#### Task item
In the Logic Apps setup text below, list the number of every step that begins with the word "Select."


    Service Bus message count
  4. Select All services > Integration > Logic Apps.

    Logic apps
  5. Create a new logic app in your resource group.

  6. After your Logic Apps resource has been created, select the option to create a blank logic app.

  7. Search for Service Bus, and select it.

  8. Select the trigger that is named When a message is received in a topic subscription (auto-complete).

    Note

    Auto-complete means that the message is deleted from the subscription queue after it's retrieved. Peek-lock authorizes concurrent consumers. It requires a call to the complete command of the Service Bus application programming interface (API) in order to delete the message.

    Because Logic Apps is accessing your Service Bus for the first time, it asks for a new connection. This connection will cache connection details as a Service Bus namespace URL and credential.

  9. Select your Service Bus namespace, and enter a name for the new connection.

  10. Select the RootManageSharedAccessKey policy for your logic app, and then select Create.

    Note

    The Send policy can't be used here, because you want to retrieve messages, not send them. As a best practice, you could have created a new policy for this use case and given it Listen permission only.

    Service bus listen policy
  11. Select your trigger parameters. Be sure to use the correct names for the topic and subscription that you created.

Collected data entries

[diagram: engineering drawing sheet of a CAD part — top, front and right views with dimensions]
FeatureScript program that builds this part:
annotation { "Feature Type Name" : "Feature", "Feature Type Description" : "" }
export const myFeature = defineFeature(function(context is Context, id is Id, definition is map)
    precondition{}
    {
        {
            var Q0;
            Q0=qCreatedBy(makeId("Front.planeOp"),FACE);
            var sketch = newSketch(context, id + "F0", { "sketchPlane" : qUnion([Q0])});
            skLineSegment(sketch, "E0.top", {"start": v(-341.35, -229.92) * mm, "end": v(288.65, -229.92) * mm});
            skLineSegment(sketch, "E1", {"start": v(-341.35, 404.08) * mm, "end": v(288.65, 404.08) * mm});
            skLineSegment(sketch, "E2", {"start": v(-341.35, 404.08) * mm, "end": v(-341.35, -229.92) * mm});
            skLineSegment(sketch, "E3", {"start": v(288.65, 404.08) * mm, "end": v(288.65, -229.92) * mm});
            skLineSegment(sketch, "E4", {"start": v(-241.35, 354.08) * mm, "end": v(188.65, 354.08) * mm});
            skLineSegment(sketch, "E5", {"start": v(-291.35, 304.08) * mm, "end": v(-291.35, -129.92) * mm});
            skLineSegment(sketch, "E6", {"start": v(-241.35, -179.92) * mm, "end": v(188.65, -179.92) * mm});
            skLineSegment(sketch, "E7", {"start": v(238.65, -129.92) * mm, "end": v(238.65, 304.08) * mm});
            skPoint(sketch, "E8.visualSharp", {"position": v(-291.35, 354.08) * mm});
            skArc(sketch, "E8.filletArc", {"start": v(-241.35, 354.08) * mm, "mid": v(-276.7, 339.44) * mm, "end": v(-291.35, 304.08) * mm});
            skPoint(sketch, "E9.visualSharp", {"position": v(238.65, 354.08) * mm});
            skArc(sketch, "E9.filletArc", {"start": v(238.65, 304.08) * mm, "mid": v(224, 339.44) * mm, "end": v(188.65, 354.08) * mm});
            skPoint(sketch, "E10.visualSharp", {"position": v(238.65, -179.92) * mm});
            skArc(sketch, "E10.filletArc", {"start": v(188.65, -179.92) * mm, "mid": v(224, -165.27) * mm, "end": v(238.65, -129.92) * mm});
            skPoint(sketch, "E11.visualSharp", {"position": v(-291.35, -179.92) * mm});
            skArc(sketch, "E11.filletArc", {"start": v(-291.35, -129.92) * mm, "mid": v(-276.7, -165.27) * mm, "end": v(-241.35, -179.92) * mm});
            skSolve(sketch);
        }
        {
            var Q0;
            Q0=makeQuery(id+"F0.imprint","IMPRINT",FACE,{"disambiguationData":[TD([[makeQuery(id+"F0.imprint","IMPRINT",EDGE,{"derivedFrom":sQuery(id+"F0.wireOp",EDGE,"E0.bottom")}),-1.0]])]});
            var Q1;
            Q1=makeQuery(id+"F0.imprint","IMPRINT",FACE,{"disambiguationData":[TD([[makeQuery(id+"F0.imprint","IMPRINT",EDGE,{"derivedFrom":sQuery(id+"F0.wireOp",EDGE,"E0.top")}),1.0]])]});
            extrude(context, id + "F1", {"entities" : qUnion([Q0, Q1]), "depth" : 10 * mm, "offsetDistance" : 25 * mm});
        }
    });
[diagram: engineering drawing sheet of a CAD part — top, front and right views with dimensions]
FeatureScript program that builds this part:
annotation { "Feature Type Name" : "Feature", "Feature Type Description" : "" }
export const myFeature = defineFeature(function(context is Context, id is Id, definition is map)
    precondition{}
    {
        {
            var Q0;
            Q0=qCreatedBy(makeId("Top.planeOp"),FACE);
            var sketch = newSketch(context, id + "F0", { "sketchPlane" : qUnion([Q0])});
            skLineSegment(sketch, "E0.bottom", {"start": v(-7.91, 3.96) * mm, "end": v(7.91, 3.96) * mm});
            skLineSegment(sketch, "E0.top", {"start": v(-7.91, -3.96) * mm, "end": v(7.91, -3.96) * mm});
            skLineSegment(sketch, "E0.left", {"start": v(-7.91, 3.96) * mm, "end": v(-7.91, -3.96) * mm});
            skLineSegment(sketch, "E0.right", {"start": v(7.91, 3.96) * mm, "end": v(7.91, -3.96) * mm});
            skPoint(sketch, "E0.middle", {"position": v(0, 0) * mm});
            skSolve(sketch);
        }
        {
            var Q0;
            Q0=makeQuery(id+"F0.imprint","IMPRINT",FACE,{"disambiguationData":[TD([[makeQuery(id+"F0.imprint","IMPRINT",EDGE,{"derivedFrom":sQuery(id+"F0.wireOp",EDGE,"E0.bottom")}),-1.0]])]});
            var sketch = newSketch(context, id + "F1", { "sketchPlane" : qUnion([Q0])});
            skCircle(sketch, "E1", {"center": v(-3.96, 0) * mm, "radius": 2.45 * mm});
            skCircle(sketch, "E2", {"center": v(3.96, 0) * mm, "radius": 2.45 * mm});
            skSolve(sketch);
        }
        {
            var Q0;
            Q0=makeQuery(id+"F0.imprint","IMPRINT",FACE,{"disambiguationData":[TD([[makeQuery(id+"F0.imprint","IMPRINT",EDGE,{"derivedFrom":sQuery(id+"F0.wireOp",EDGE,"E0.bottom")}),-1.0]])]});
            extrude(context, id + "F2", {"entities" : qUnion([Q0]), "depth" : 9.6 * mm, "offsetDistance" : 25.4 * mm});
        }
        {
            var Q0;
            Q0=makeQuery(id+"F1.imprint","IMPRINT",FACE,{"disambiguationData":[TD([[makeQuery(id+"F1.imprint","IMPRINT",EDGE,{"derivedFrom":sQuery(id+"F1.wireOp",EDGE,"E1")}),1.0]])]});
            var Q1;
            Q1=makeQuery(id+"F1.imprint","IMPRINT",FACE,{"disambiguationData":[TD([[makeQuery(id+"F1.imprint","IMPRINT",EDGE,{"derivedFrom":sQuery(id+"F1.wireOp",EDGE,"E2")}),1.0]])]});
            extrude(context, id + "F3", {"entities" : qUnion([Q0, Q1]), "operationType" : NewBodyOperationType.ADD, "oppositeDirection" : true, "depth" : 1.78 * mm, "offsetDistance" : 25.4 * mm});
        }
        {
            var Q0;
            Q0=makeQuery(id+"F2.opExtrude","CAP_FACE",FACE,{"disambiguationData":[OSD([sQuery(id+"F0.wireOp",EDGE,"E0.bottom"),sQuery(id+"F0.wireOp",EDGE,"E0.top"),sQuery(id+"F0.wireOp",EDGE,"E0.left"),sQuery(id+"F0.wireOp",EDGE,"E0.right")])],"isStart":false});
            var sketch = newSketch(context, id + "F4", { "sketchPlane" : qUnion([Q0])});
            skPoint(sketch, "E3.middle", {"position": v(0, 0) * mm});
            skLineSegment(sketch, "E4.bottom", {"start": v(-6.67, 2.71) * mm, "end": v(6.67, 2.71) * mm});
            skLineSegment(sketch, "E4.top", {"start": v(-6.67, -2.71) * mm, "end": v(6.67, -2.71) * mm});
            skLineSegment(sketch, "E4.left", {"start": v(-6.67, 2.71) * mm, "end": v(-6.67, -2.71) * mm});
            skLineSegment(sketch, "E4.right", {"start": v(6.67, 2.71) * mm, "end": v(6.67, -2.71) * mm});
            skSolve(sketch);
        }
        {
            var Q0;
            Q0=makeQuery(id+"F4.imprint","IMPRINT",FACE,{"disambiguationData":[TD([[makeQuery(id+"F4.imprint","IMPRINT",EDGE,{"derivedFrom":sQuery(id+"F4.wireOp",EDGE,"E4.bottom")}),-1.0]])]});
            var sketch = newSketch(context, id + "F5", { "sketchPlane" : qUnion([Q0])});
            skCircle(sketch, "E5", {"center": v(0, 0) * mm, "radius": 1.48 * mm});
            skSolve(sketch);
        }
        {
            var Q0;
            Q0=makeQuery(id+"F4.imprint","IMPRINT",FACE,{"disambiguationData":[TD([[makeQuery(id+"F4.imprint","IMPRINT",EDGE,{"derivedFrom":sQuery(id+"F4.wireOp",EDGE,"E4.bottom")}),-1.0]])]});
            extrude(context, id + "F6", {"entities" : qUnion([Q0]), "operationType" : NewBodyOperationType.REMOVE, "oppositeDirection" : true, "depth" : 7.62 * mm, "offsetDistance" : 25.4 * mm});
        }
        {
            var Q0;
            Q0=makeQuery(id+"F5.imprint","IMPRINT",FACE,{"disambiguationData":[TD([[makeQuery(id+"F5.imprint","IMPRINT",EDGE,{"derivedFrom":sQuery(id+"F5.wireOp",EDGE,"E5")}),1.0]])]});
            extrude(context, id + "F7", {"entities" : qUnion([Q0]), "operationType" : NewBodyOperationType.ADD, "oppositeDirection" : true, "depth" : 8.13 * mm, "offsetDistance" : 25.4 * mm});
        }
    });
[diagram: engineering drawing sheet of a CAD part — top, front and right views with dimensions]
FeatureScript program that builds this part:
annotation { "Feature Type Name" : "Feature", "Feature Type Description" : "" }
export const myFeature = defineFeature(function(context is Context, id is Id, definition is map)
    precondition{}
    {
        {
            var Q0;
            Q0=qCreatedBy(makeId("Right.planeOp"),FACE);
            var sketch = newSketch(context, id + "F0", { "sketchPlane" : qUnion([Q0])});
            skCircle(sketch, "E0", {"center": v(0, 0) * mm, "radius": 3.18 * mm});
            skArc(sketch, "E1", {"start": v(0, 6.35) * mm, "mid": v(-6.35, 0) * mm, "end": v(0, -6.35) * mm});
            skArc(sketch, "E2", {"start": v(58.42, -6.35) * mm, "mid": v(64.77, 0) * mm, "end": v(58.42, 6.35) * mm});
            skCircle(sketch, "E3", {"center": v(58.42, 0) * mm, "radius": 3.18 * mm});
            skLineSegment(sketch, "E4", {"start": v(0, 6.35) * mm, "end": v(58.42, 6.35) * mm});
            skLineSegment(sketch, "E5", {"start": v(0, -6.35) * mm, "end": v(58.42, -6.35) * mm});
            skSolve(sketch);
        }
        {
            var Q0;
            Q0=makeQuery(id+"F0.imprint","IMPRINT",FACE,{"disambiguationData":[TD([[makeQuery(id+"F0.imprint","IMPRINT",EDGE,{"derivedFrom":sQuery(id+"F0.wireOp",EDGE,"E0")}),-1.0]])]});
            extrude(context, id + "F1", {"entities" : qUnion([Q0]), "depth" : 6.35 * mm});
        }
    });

#### Result of this task
4, 8, 9, 10, 11